The network follows this structure:

[conv -> max_pool]*N -> FC -> FC

where:
* conv is a convolutional layer that applies a kernel to the previous layer
* max_pool is a pooling layer
* N is the number of conv-pool repititions 
* FC is a fully connected layer

Again, the activation function is ReLU by default but feel free to change it!

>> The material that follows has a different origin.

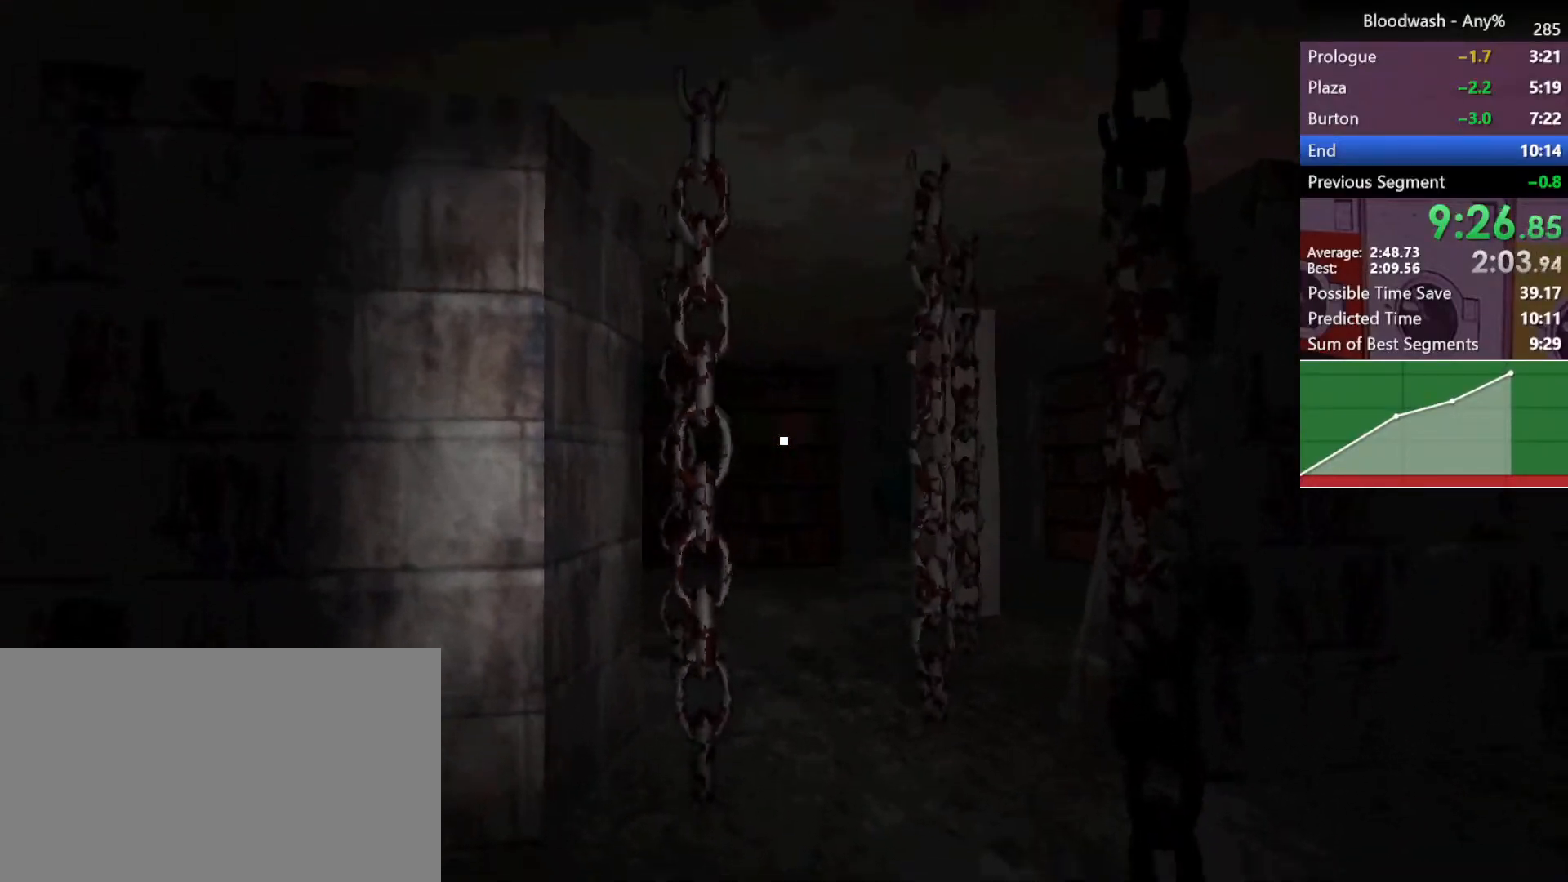
{"keys": [], "mouse": [], "events": []}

The number of filters in each convolutional layer is given by the layer number multiplied by the 'numFilters' variable defined in the code below; i.e. with 'numFilters' = 32, the first conv layer will have 32 filters, the second 64, the third 96, and so on.

In [1]:
from prac7ConvMLPModel import *
from SupportCode.Helpers import *

Instructions for updating:
non-resource variables are not supported in the long term


In [2]:
convTop = {}
convTop['convPoolLayers'] = 1 # N
# Convolutional layer parameters
convTop['filterSize'] = 3 # F
convTop['convStride'] = 1 # S
# This is equivalent to the number of features
convTop['numFilters'] = 32 # K
# Pooling parameters
convTop['poolK'] = 2 # F
convTop['poolStride'] = 2 # S
# Size of the first FC layer (Any ideas why we don't need to specify the size of the output layer? ;))
convTop['FCLayerSize'] = 512

In [3]:
# Optimisation dictionary for Gradient Descent
optDicGD = {}
optDicGD["optMethod"] = "GradientDescent"
optDicGD["learning_rate"] = 0.0001

activationFunction = tf.nn.relu

### Set up data

In [4]:
mnist = tf.keras.datasets.mnist.load_data()
[x_train, y_train], [x_test, y_test] = mnist

# Flatten input arrays from 28x28 to 784 for x_train and x_test
x_train = x_train.reshape(len(x_train), 784)
x_test = x_test.reshape(len(x_test), 784)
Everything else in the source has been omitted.